In mattinata lungo dibattito dopo che nei giorni scorsi era stata eliminata la direttiva che portava il salario minimo a 15 dollari orari. Il senatore del Vermont Bernie Sanders per sottolineare come il partito repubblicano voglia solo proteggere gli interessi delle società e non quello dei lavoratori ha proposto un emendamento in cui chiedeva di portare a 14 dollari e 75 centesimi la paga minima. Un provocazione che ha mandato su tutte le furie il senatore Lyndsey Graham e che è stata respinta anche con 8 voti dei democratici. In questo dibattito affiorano le lotte interne tra le correnti dei partiti. Tra i repubblicani quella dei falchi conservatori, che si oppongono a tutto perché non vogliono aumentare il debito pubblico, contrastatati dall’ala più liberale del partito che avendo nell’ottica le elezioni di midterm non vuole alienarsi le simpatie dell’elettorato. Tra i democratici l’ala progressista vuole molto di più e subito gli aiuti, forti della convinzione che aumentare il debito dello Stato sia ininfluente se riprende la produzione e aumentano i consumi. Tesi confutata dall’ala più conservatrice che invece è favorevole agli aiuti, ma in modo più contenuto. Il risultato è che la proposta approvata faticosamente in commissione è nuovamente a rischio nel dibattito generale. Alla fin per bloccare tutte le tattiche dilatorie il senatore democratico Chris Van Hollen ha messo un tempo massimo per il dibattito e tutti i presenti lo hanno accettato. Da capire se ora non ci saranno altre tattiche dilatorie.

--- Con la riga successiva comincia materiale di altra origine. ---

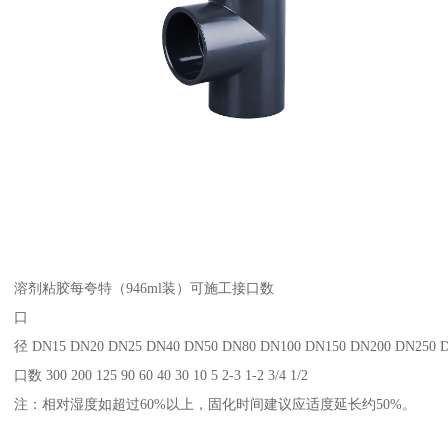
溶剂粘胶每夸特（946ml装）可施工接口数
口
径 DN15 DN20 DN25 DN40 DN50 DN80 DN100 DN150 DN200 DN250 
口数 300 200 125 90 60 40 30 10 5 2-3 1-2 3/4 1/2
注：相对湿度如超过60%以上，固化时间建议应适度延长约50%。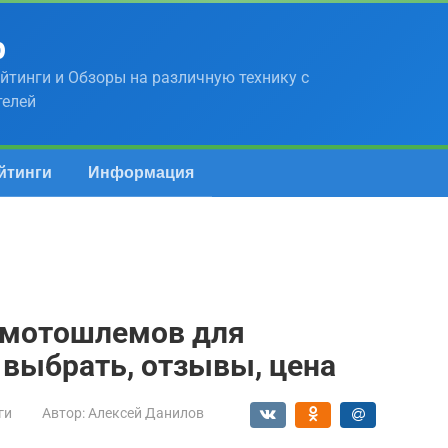
р
йтинги и Обзоры на различную технику с
телей
йтинги
Информация
х мотошлемов для
 выбрать, отзывы, цена
ги
Автор:
Алексей Данилов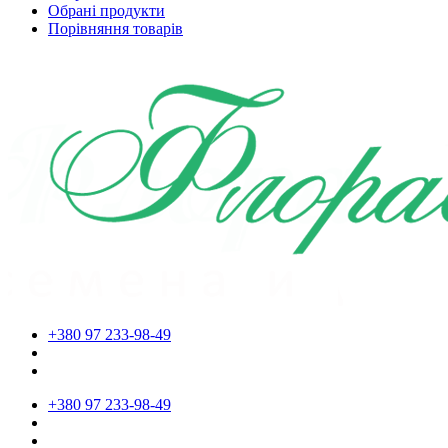
Обрані продукти
Порівняння товарів
+380 97 233-98-49
+380 97 233-98-49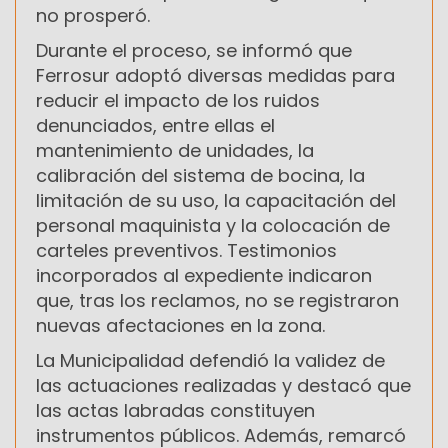
no prosperó.
Durante el proceso, se informó que
Ferrosur adoptó diversas medidas para
reducir el impacto de los ruidos
denunciados, entre ellas el
mantenimiento de unidades, la
calibración del sistema de bocina, la
limitación de su uso, la capacitación del
personal maquinista y la colocación de
carteles preventivos. Testimonios
incorporados al expediente indicaron
que, tras los reclamos, no se registraron
nuevas afectaciones en la zona.
La Municipalidad defendió la validez de
las actuaciones realizadas y destacó que
las actas labradas constituyen
instrumentos públicos. Además, remarcó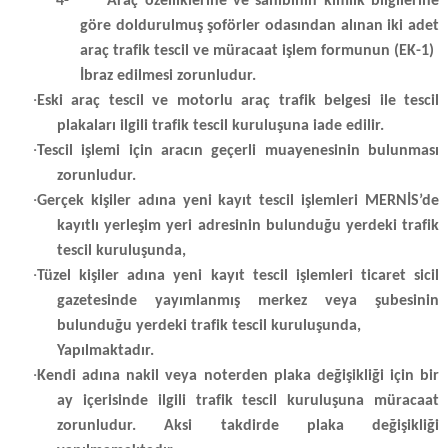
4-
Araç özelliklerine ve sahibinin kimlik bilgilerine
göre doldurulmuş şoförler odasından alınan iki adet
araç trafik tescil ve müracaat işlem formunun (EK-1)
İbraz edilmesi zorunludur.
·
Eski araç tescil ve motorlu araç trafik belgesi ile tescil
plakaları ilgili trafik tescil kuruluşuna iade edilir.
·
Tescil işlemi için aracın geçerli muayenesinin bulunması
zorunludur.
·
Gerçek kişiler adına yeni kayıt tescil işlemleri MERNİS’de
kayıtlı yerleşim yeri adresinin bulunduğu yerdeki trafik
tescil kuruluşunda,
·
Tüzel kişiler adına yeni kayıt tescil işlemleri ticaret sicil
gazetesinde yayımlanmış merkez veya şubesinin
bulunduğu yerdeki trafik tescil kuruluşunda,
Yapılmaktadır.
·
Kendi adına nakil veya noterden plaka değişikliği için bir
ay içerisinde ilgili trafik tescil kuruluşuna müracaat
zorunludur. Aksi takdirde plaka değişikliği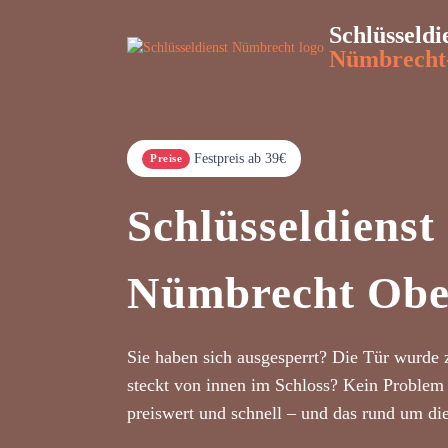
Schlüsseldi
Nümbrecht
Festpreis ab 39€
Preise
Schlüsseldienst
Nümbrecht Obe
Sie haben sich ausgesperrt? Die Tür wurde 
steckt von innen im Schloss? Kein Problem 
preiswert und schnell – und das rund um di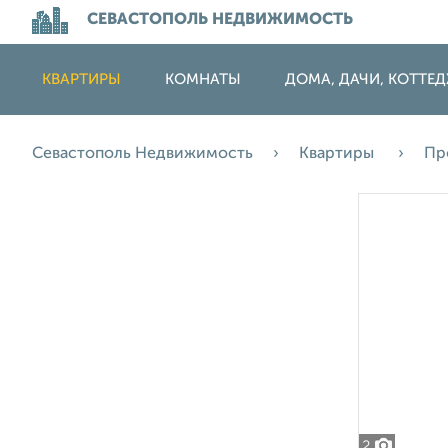
СЕВАСТОПОЛЬ НЕДВИЖИМОСТЬ
КВАРТИРЫ
КОМНАТЫ
ДОМА, ДАЧИ, КОТТЕ
Севастополь Недвижимость
Квартиры
Пр
2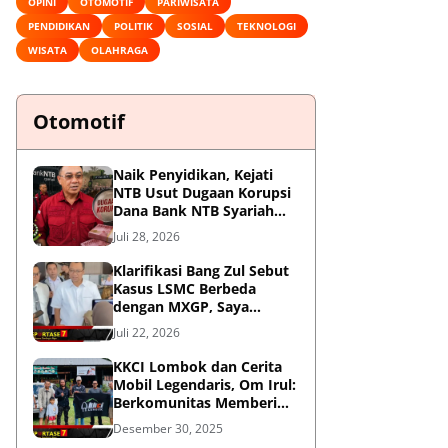
OPINI
OTOMOTIF
PARIWISATA
PENDIDIKAN
POLITIK
SOSIAL
TEKNOLOGI
WISATA
OLAHRAGA
Otomotif
Naik Penyidikan, Kejati
NTB Usut Dugaan Korupsi
Dana Bank NTB Syariah
untuk MXGP 2023
Juli 28, 2026
Klarifikasi Bang Zul Sebut
Kasus LSMC Berbeda
dengan MXGP, Saya
Dipanggil Sebagai Saksi
Juli 22, 2026
KKCI Lombok dan Cerita
Mobil Legendaris, Om Irul:
Berkomunitas Memberi
Manfaat dan Membangun
Desember 30, 2025
Imej Positif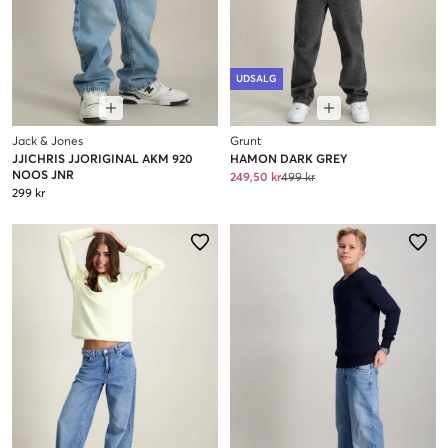
UDSALG
Jack & Jones
Grunt
JJICHRIS JJORIGINAL AKM 920
HAMON DARK GREY
NOOS JNR
249,50 kr
499 kr
299 kr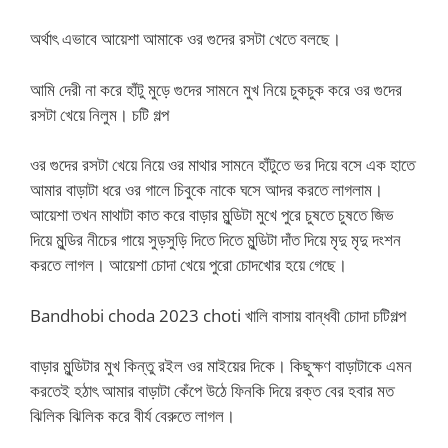
অর্থাৎ এভাবে আয়েশা আমাকে ওর গুদের রসটা খেতে বলছে।
আমি দেরী না করে হাঁটু মুড়ে গুদের সামনে মুখ নিয়ে চুকচুক করে ওর গুদের
রসটা খেয়ে নিলুম। চটি গল্প
ওর গুদের রসটা খেয়ে নিয়ে ওর মাথার সামনে হাঁটুতে ভর দিয়ে বসে এক হাতে
আমার বাড়াটা ধরে ওর গালে চিবুকে নাকে ঘসে আদর করতে লাগলাম।
আয়েশা তখন মাথাটা কাত করে বাড়ার মুন্ডিটা মুখে পুরে চুষতে চুষতে জিভ
দিয়ে মুন্ডির নীচের গায়ে সুড়সুড়ি দিতে দিতে মুন্ডিটা দাঁত দিয়ে মৃদু মৃদু দংশন
করতে লাগল। আয়েশা চোদা খেয়ে পুরো চোদখোর হয়ে গেছে।
Bandhobi choda 2023 choti খালি বাসায় বান্ধবী চোদা চটিগল্প
বাড়ার মুন্ডিটার মুখ কিন্তু রইল ওর মাইয়ের দিকে। কিছুক্ষণ বাড়াটাকে এমন
করতেই হঠাৎ আমার বাড়াটা কেঁপে উঠে ফিনকি দিয়ে রক্ত বের হবার মত
ঝিলিক ঝিলিক করে বীর্য বেরুতে লাগল।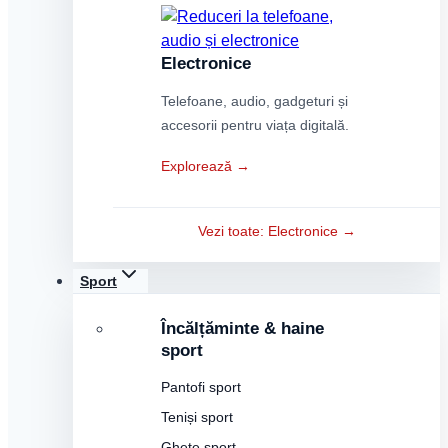
Electronice
Telefoane, audio, gadgeturi și
accesorii pentru viața digitală.
Explorează →
Vezi toate: Electronice →
Sport
Încălțăminte & haine
sport
Pantofi sport
Teniși sport
Ghete sport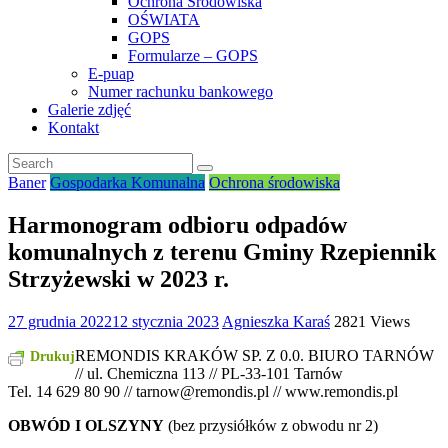
Ochrona Środowiska
OŚWIATA
GOPS
Formularze – GOPS
E-puap
Numer rachunku bankowego
Galerie zdjęć
Kontakt
Baner
Gospodarka Komunalna
Ochrona środowiska
Harmonogram odbioru odpadów
komunalnych z terenu Gminy Rzepiennik
Strzyżewski w 2023 r.
27 grudnia 2022
12 stycznia 2023
Agnieszka Karaś
2821 Views
REMONDIS KRAKÓW SP. Z 0.0. BIURO TARNÓW
Drukuj
// ul. Chemiczna 113 // PL-33-101 Tarnów
Tel. 14 629 80 90 // tarnow@remondis.pl // www.remondis.pl
OBWÓD I OLSZYNY
(bez przysiółków z obwodu nr 2)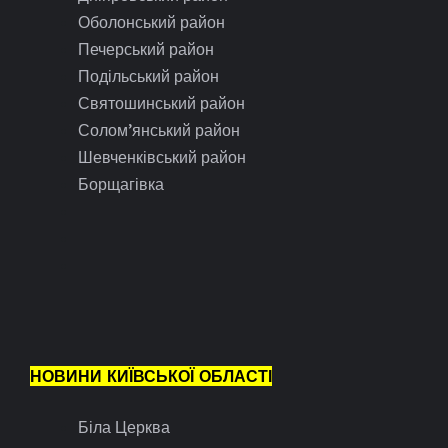
Оболонський район
Печерський район
Подільський район
Святошинський район
Солом’янський район
Шевченківський район
Борщагівка
НОВИНИ КИЇВСЬКОЇ ОБЛАСТІ
Біла Церква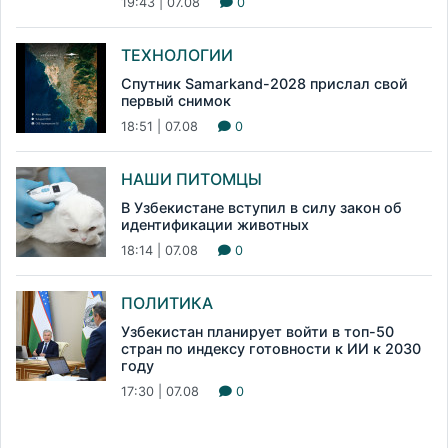
19:43 | 07.08
0
ТЕХНОЛОГИИ
Спутник Samarkand-2028 прислал свой
первый снимок
18:51 | 07.08
0
НАШИ ПИТОМЦЫ
В Узбекистане вступил в силу закон об
идентификации животных
18:14 | 07.08
0
ПОЛИТИКА
Узбекистан планирует войти в топ-50
стран по индексу готовности к ИИ к 2030
году
17:30 | 07.08
0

Per fortuna della Casa Bianca oggi ci sono stati forti segnali di ripresa per il mercato del lavoro. A febbraio sono stati creati 379.000 posti di lavoro, circa 180 mila in più di quelli stimati dagli analisti. Ora il tasso di disoccupazione scende al 6,2% dal 6,3%. E’ questo il primo rapporto mensile completo sull’occupazione sotto la presidenza Biden. In un sondaggio condotto dall’Associated Press-Norc Center for Public Affairs Research, il 60% degli intervistati approva il suo lavoro in generale, mentre nella gestione della lotta al Coronavirus il consenso sale a 94% per gli intervistati che hanno votato per il partito democratico e al 22% per quelli che hanno votato per il partito repubblicano.